§ Records for this exercise
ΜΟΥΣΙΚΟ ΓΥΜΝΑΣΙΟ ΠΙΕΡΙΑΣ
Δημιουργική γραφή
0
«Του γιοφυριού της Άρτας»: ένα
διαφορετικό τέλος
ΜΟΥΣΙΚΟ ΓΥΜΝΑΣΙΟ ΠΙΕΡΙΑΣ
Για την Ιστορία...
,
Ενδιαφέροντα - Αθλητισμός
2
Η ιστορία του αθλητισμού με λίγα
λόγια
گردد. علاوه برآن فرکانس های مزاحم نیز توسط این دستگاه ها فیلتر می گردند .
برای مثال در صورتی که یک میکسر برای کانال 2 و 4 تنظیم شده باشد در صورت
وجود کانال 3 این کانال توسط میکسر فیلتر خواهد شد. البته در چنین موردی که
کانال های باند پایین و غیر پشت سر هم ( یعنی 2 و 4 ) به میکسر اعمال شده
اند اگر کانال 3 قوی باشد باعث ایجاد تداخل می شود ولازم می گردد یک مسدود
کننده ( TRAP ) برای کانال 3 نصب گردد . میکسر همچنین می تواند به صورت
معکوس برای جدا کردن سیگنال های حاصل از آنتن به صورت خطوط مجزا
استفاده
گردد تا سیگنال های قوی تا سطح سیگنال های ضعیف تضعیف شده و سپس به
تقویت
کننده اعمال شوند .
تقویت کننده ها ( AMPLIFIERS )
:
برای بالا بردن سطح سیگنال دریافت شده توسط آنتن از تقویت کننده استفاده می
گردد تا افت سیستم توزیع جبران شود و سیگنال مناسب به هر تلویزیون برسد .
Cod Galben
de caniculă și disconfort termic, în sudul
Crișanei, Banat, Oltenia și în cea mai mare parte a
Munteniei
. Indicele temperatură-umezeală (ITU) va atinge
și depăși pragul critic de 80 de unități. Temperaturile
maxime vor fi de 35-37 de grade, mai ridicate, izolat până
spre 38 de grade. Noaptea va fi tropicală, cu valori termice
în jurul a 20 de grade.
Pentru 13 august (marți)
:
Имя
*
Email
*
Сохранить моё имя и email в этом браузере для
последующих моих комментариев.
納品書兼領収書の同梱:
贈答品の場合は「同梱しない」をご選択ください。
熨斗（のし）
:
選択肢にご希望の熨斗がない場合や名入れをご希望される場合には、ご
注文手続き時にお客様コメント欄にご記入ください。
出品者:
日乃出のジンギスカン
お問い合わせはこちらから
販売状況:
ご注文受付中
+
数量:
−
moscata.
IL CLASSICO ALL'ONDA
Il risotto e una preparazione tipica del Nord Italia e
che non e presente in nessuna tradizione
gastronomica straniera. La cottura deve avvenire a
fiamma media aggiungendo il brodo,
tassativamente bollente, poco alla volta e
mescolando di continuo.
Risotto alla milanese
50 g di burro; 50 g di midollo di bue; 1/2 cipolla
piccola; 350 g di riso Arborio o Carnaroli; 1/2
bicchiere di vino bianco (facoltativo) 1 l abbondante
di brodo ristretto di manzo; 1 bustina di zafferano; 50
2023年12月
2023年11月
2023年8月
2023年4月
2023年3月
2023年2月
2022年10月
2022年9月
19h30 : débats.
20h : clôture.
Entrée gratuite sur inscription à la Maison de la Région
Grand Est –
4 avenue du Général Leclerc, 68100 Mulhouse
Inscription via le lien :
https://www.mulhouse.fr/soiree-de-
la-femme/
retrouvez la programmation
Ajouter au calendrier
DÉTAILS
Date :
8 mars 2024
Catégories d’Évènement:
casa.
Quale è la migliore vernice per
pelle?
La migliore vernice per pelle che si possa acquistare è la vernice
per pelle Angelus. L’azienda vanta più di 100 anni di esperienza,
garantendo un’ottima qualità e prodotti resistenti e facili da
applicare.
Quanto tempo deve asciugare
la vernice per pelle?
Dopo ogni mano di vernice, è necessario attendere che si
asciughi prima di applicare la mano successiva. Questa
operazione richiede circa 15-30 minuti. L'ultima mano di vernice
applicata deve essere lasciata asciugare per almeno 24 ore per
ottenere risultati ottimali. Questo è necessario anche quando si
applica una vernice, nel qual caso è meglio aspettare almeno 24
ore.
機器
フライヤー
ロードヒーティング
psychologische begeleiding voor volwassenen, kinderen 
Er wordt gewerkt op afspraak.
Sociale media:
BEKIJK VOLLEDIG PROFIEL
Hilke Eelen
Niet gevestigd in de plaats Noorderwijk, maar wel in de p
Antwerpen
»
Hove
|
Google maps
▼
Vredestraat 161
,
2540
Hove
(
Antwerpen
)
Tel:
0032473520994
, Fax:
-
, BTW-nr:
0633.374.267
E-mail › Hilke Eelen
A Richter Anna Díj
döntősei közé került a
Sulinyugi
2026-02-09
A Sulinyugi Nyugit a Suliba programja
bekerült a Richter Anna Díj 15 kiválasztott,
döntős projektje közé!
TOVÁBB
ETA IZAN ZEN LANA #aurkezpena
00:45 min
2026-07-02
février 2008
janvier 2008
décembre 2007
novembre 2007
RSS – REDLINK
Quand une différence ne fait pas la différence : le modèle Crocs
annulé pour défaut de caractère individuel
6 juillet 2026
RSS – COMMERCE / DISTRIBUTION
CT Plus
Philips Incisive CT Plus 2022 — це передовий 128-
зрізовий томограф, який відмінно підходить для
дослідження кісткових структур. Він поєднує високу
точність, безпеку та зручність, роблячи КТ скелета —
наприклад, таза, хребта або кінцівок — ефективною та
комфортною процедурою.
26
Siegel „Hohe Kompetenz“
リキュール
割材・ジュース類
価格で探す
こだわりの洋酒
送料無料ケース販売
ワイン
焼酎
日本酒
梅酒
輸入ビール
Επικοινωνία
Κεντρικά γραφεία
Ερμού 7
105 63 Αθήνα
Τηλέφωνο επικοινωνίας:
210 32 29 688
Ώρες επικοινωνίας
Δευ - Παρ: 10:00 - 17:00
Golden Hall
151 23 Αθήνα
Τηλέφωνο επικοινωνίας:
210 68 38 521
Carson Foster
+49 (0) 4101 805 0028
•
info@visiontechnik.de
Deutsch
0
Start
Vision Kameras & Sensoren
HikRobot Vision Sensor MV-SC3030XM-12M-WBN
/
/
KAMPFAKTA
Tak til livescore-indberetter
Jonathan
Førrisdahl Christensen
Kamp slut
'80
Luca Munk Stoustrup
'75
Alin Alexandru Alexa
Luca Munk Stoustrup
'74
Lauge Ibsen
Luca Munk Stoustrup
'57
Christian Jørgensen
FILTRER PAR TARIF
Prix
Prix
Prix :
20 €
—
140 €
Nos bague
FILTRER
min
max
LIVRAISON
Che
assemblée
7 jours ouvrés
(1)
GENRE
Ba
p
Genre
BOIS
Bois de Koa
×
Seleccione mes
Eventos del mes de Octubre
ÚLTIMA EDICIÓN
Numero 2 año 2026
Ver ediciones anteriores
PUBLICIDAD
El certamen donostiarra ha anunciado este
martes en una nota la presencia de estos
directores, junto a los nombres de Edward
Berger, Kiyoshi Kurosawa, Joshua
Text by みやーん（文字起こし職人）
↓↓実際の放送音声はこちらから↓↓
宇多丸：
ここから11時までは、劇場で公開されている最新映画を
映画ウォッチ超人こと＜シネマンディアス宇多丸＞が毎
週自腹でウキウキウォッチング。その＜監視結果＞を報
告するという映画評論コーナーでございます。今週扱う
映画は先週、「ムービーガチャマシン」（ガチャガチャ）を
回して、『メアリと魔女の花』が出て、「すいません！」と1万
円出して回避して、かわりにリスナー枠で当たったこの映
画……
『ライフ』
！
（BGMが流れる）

§ Work task
Update all the entries by replacing "Koa" with "Noyer" and leaving every other word and line unchanged.

§ Result of this exercise
ΜΟΥΣΙΚΟ ΓΥΜΝΑΣΙΟ ΠΙΕΡΙΑΣ
Δημιουργική γραφή
0
«Του γιοφυριού της Άρτας»: ένα
διαφορετικό τέλος
ΜΟΥΣΙΚΟ ΓΥΜΝΑΣΙΟ ΠΙΕΡΙΑΣ
Για την Ιστορία...
,
Ενδιαφέροντα - Αθλητισμός
2
Η ιστορία του αθλητισμού με λίγα
λόγια
گردد. علاوه برآن فرکانس های مزاحم نیز توسط این دستگاه ها فیلتر می گردند .
برای مثال در صورتی که یک میکسر برای کانال 2 و 4 تنظیم شده باشد در صورت
وجود کانال 3 این کانال توسط میکسر فیلتر خواهد شد. البته در چنین موردی که
کانال های باند پایین و غیر پشت سر هم ( یعنی 2 و 4 ) به میکسر اعمال شده
اند اگر کانال 3 قوی باشد باعث ایجاد تداخل می شود ولازم می گردد یک مسدود
کننده ( TRAP ) برای کانال 3 نصب گردد . میکسر همچنین می تواند به صورت
معکوس برای جدا کردن سیگنال های حاصل از آنتن به صورت خطوط مجزا
استفاده
گردد تا سیگنال های قوی تا سطح سیگنال های ضعیف تضعیف شده و سپس به
تقویت
کننده اعمال شوند .
تقویت کننده ها ( AMPLIFIERS )
:
برای بالا بردن سطح سیگنال دریافت شده توسط آنتن از تقویت کننده استفاده می
گردد تا افت سیستم توزیع جبران شود و سیگنال مناسب به هر تلویزیون برسد .
Cod Galben
de caniculă și disconfort termic, în sudul
Crișanei, Banat, Oltenia și în cea mai mare parte a
Munteniei
. Indicele temperatură-umezeală (ITU) va atinge
și depăși pragul critic de 80 de unități. Temperaturile
maxime vor fi de 35-37 de grade, mai ridicate, izolat până
spre 38 de grade. Noaptea va fi tropicală, cu valori termice
în jurul a 20 de grade.
Pentru 13 august (marți)
:
Имя
*
Email
*
Сохранить моё имя и email в этом браузере для
последующих моих комментариев.
納品書兼領収書の同梱:
贈答品の場合は「同梱しない」をご選択ください。
熨斗（のし）
:
選択肢にご希望の熨斗がない場合や名入れをご希望される場合には、ご
注文手続き時にお客様コメント欄にご記入ください。
出品者:
日乃出のジンギスカン
お問い合わせはこちらから
販売状況:
ご注文受付中
+
数量:
−
moscata.
IL CLASSICO ALL'ONDA
Il risotto e una preparazione tipica del Nord Italia e
che non e presente in nessuna tradizione
gastronomica straniera. La cottura deve avvenire a
fiamma media aggiungendo il brodo,
tassativamente bollente, poco alla volta e
mescolando di continuo.
Risotto alla milanese
50 g di burro; 50 g di midollo di bue; 1/2 cipolla
piccola; 350 g di riso Arborio o Carnaroli; 1/2
bicchiere di vino bianco (facoltativo) 1 l abbondante
di brodo ristretto di manzo; 1 bustina di zafferano; 50
2023年12月
2023年11月
2023年8月
2023年4月
2023年3月
2023年2月
2022年10月
2022年9月
19h30 : débats.
20h : clôture.
Entrée gratuite sur inscription à la Maison de la Région
Grand Est –
4 avenue du Général Leclerc, 68100 Mulhouse
Inscription via le lien :
https://www.mulhouse.fr/soiree-de-
la-femme/
retrouvez la programmation
Ajouter au calendrier
DÉTAILS
Date :
8 mars 2024
Catégories d’Évènement:
casa.
Quale è la migliore vernice per
pelle?
La migliore vernice per pelle che si possa acquistare è la vernice
per pelle Angelus. L’azienda vanta più di 100 anni di esperienza,
garantendo un’ottima qualità e prodotti resistenti e facili da
applicare.
Quanto tempo deve asciugare
la vernice per pelle?
Dopo ogni mano di vernice, è necessario attendere che si
asciughi prima di applicare la mano successiva. Questa
operazione richiede circa 15-30 minuti. L'ultima mano di vernice
applicata deve essere lasciata asciugare per almeno 24 ore per
ottenere risultati ottimali. Questo è necessario anche quando si
applica una vernice, nel qual caso è meglio aspettare almeno 24
ore.
機器
フライヤー
ロードヒーティング
psychologische begeleiding voor volwassenen, kinderen 
Er wordt gewerkt op afspraak.
Sociale media:
BEKIJK VOLLEDIG PROFIEL
Hilke Eelen
Niet gevestigd in de plaats Noorderwijk, maar wel in de p
Antwerpen
»
Hove
|
Google maps
▼
Vredestraat 161
,
2540
Hove
(
Antwerpen
)
Tel:
0032473520994
, Fax:
-
, BTW-nr:
0633.374.267
E-mail › Hilke Eelen
A Richter Anna Díj
döntősei közé került a
Sulinyugi
2026-02-09
A Sulinyugi Nyugit a Suliba programja
bekerült a Richter Anna Díj 15 kiválasztott,
döntős projektje közé!
TOVÁBB
ETA IZAN ZEN LANA #aurkezpena
00:45 min
2026-07-02
février 2008
janvier 2008
décembre 2007
novembre 2007
RSS – REDLINK
Quand une différence ne fait pas la différence : le modèle Crocs
annulé pour défaut de caractère individuel
6 juillet 2026
RSS – COMMERCE / DISTRIBUTION
CT Plus
Philips Incisive CT Plus 2022 — це передовий 128-
зрізовий томограф, який відмінно підходить для
дослідження кісткових структур. Він поєднує високу
точність, безпеку та зручність, роблячи КТ скелета —
наприклад, таза, хребта або кінцівок — ефективною та
комфортною процедурою.
26
Siegel „Hohe Kompetenz“
リキュール
割材・ジュース類
価格で探す
こだわりの洋酒
送料無料ケース販売
ワイン
焼酎
日本酒
梅酒
輸入ビール
Επικοινωνία
Κεντρικά γραφεία
Ερμού 7
105 63 Αθήνα
Τηλέφωνο επικοινωνίας:
210 32 29 688
Ώρες επικοινωνίας
Δευ - Παρ: 10:00 - 17:00
Golden Hall
151 23 Αθήνα
Τηλέφωνο επικοινωνίας:
210 68 38 521
Carson Foster
+49 (0) 4101 805 0028
•
info@visiontechnik.de
Deutsch
0
Start
Vision Kameras & Sensoren
HikRobot Vision Sensor MV-SC3030XM-12M-WBN
/
/
KAMPFAKTA
Tak til livescore-indberetter
Jonathan
Førrisdahl Christensen
Kamp slut
'80
Luca Munk Stoustrup
'75
Alin Alexandru Alexa
Luca Munk Stoustrup
'74
Lauge Ibsen
Luca Munk Stoustrup
'57
Christian Jørgensen
FILTRER PAR TARIF
Prix
Prix
Prix :
20 €
—
140 €
Nos bague
FILTRER
min
max
LIVRAISON
Che
assemblée
7 jours ouvrés
(1)
GENRE
Ba
p
Genre
BOIS
Bois de Noyer
×
Seleccione mes
Eventos del mes de Octubre
ÚLTIMA EDICIÓN
Numero 2 año 2026
Ver ediciones anteriores
PUBLICIDAD
El certamen donostiarra ha anunciado este
martes en una nota la presencia de estos
directores, junto a los nombres de Edward
Berger, Kiyoshi Kurosawa, Joshua
Text by みやーん（文字起こし職人）
↓↓実際の放送音声はこちらから↓↓
宇多丸：
ここから11時までは、劇場で公開されている最新映画を
映画ウォッチ超人こと＜シネマンディアス宇多丸＞が毎
週自腹でウキウキウォッチング。その＜監視結果＞を報
告するという映画評論コーナーでございます。今週扱う
映画は先週、「ムービーガチャマシン」（ガチャガチャ）を
回して、『メアリと魔女の花』が出て、「すいません！」と1万
円出して回避して、かわりにリスナー枠で当たったこの映
画……
『ライフ』
！
（BGMが流れる）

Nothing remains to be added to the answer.